Why is it important?

A patent is a legally enforceable right of ownership for a device, substance, method or process. You can obtain a patent to protect your invention so long as it is new, useful and inventive or innovative. It will give you the right to exclude another party from using your invention in the country or countries in which patents have been granted as well as add value for sale or licencing agreements. The patent process can often be lengthy and complicated. However with the assistance of an IP practitioner (such as a patent attorney) we can help to guide you through the process.

Can I get a patent?

As mentioned above, an invention must be new to be eligible for patent protection. A patent attorney can complete the relevant searches and assessments to discover whether your invention is patentable. The scope for a patent is wide and most inventions will have satisfactory patent-eligible subject matter.
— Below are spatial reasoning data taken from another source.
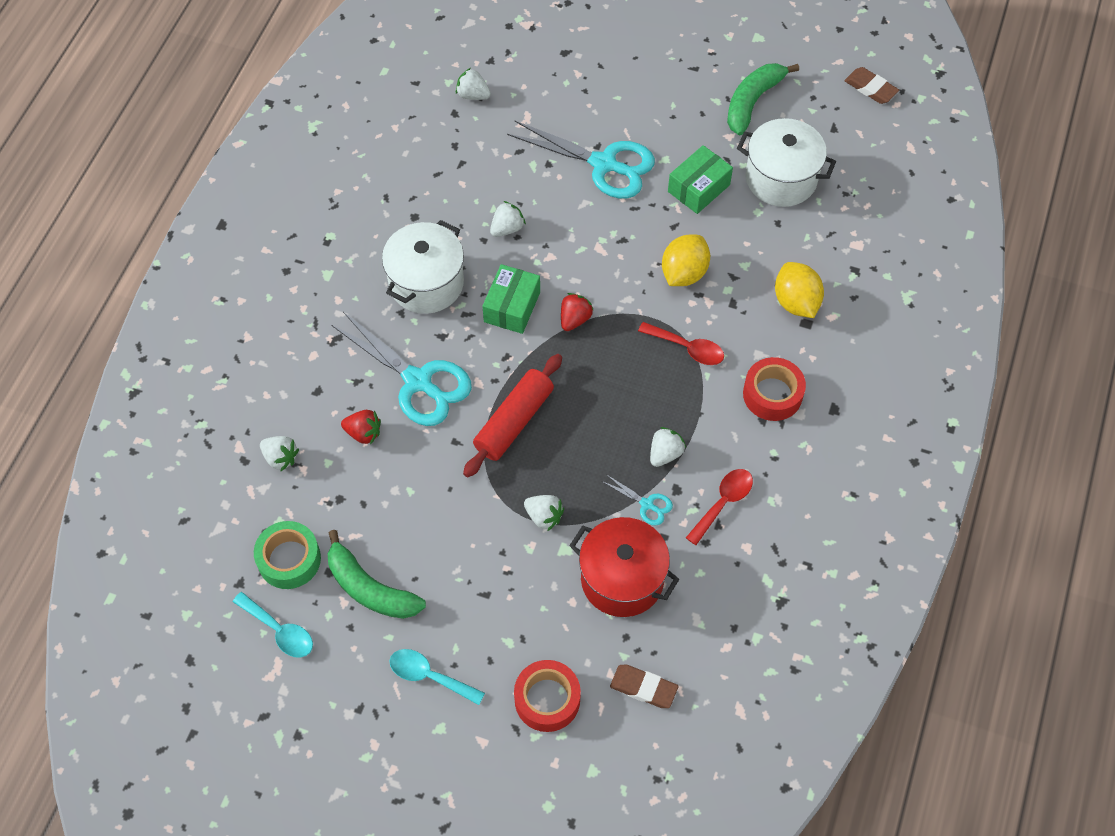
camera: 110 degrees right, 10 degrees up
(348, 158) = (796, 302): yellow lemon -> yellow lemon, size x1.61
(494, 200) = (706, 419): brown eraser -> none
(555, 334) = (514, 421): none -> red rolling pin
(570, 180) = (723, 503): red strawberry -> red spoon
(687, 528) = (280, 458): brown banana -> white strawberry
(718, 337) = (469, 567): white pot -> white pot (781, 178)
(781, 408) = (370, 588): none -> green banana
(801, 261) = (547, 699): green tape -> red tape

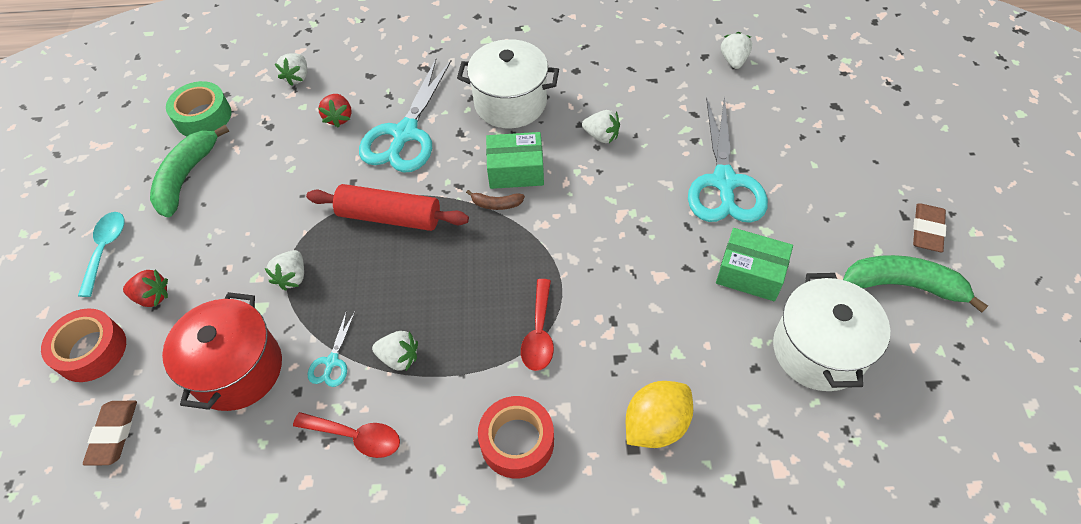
camera: 70 degrees right, 5 degrees down
(279, 630) = (136, 134): turquoise spoon -> none
(542, 334) = (496, 204): none -> brown banana
(574, 319) = (526, 223): red strawberry -> red strawberry (152, 297)
(684, 273) = (632, 297): yellow lemon -> none
(870, 88) = (1027, 406): brown eraser -> brown eraser (927, 230)

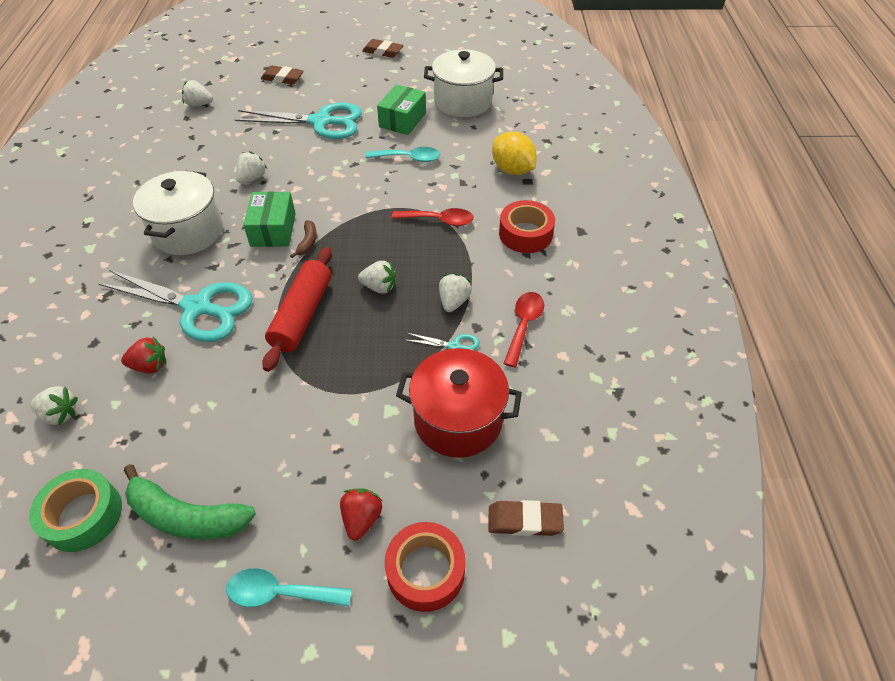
camera: 90 degrees left, 5 degrees down
(292, 277) = (358, 387): white strawberry -> white strawberry (379, 287)
(662, 288) = (408, 158): none -> turquoise spoon
(814, 126) = (282, 78): none -> brown eraser
(903, 285) = (421, 66): green banana -> none

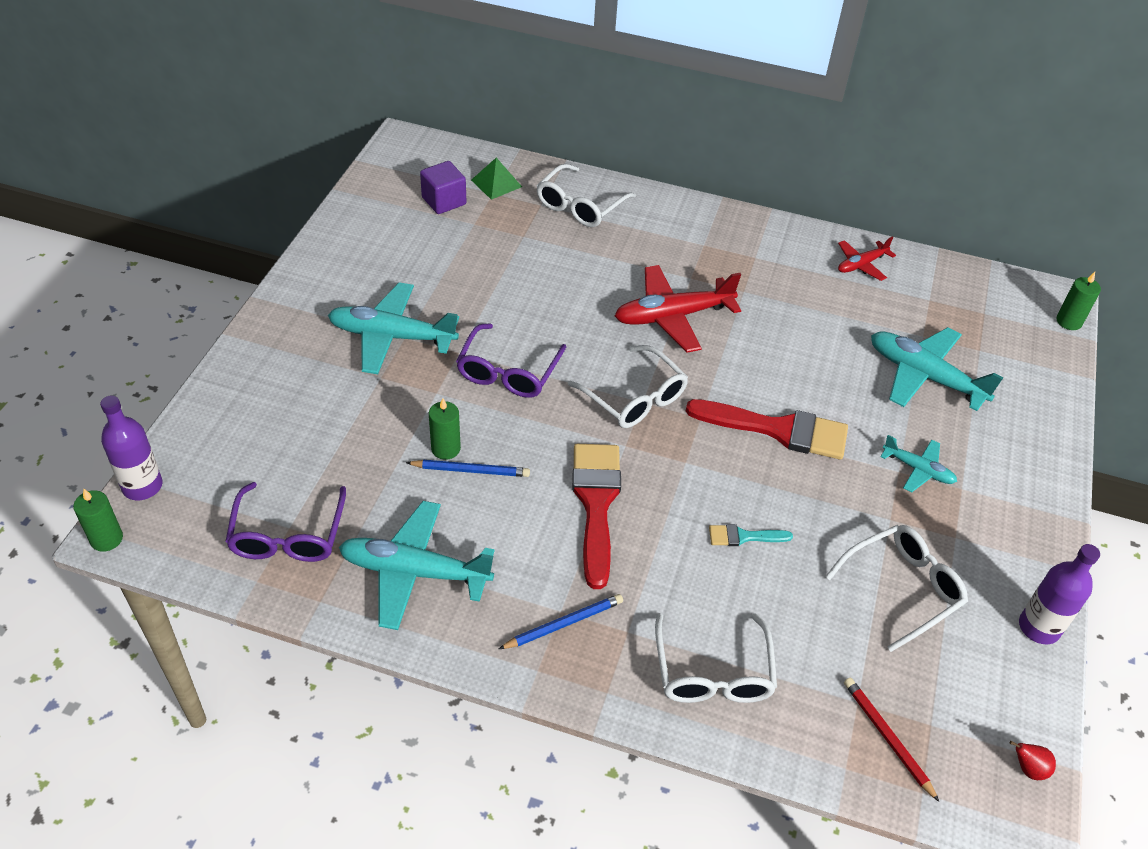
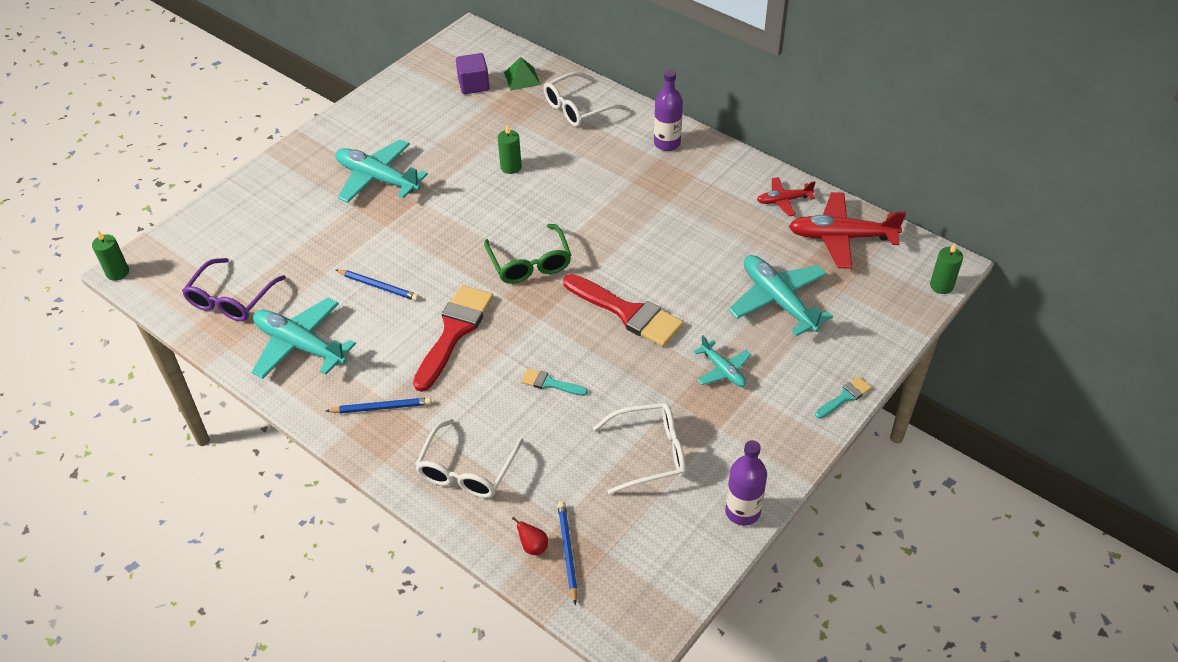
camera: 25 degrees right, 0 degrees up
(142, 486) = (157, 244): purple bottle -> purple bottle (667, 143)
(446, 448) = (370, 267): green candle -> green candle (511, 167)
(508, 372) = (446, 223): purple glasses -> none
(634, 398) = (530, 263): white glasses -> green glasses
(672, 316) = (598, 208): red plane -> red plane (841, 237)
(887, 738) = (567, 552): red pencil -> blue pencil
(1028, 768) = (662, 606): red pear -> red pear (533, 546)
(1056, 466) = (845, 397): none -> turquoise brush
In Australia, you can start the patent process by filing either a provisional patent application or a complete patent application. Provisional patent applications last for 12 months only (and must be followed by a complete application if patent protection is still required at the completion of the provisional period) but have the advantage that new material can be added to the disclosure as further development of the invention takes place.

A complete application may be either a standard patent or an innovation patent. To obtain standard patent protection, an invention must possess both novelty and an inventive step. Standard patents provide up to 20 years protection. For an innovation patent, an invention must possess novelty and and an innovative step, (a lower threshold test than inventive step), and will provide eight years protection. The innovation patent is more suited to protect an incremental advancement on existing technology that would not satisfy the inventive step test.

All Australian patent applications must be submitted to IP Australia. Enforceable patent rights are only obtained after IP Australia conducts a search and examination of the invention. After this, there is an opportunity for the public to object on the grounds that, amongst others, the invention was not new at the time of filing the patent application. The patent specification will be published and made available to the public in exchange for the right to exploit the invention.

Time is of the essence. If the idea is ready to patent, the application should be completed sooner rather than later. In the event of two competitors racing to enter the market, IP Australia will give priority to the earlier application. In addition, it is important to avoid any public disclosure of the invention prior to filing a patent application, as this may jeopardise your ability to obtain valid patent protection.

Our team can help you with:

  • Completing the patenting process in the most time-efficient and cost-effective way possible. It can be a complicated process for inventors to navigate through. The patent attorneys at HopgoodGanim have a wealth of experience to deal with this.
  • Deciding if a patent is the best form of protection for your idea. A patent may be the right choice if the commercial returns outweigh the costs and the monopoly gained will lessen the risk of IP theft. However, alternative forms of protection such as trademarks and designs may be more applicable.
  • Deciding whether it is the right time to go public. There are many factors to take into consideration including business models, financing and competing firms. You must publicly disclose the details of your invention to obtain a patent, which will lead to the market becoming aware of the intellectual value behind your invention.
  • Whether the decision is commercially viable. The IP practitioner can help weigh up all the potential costs and benefits of the venture before advancing with the patent application.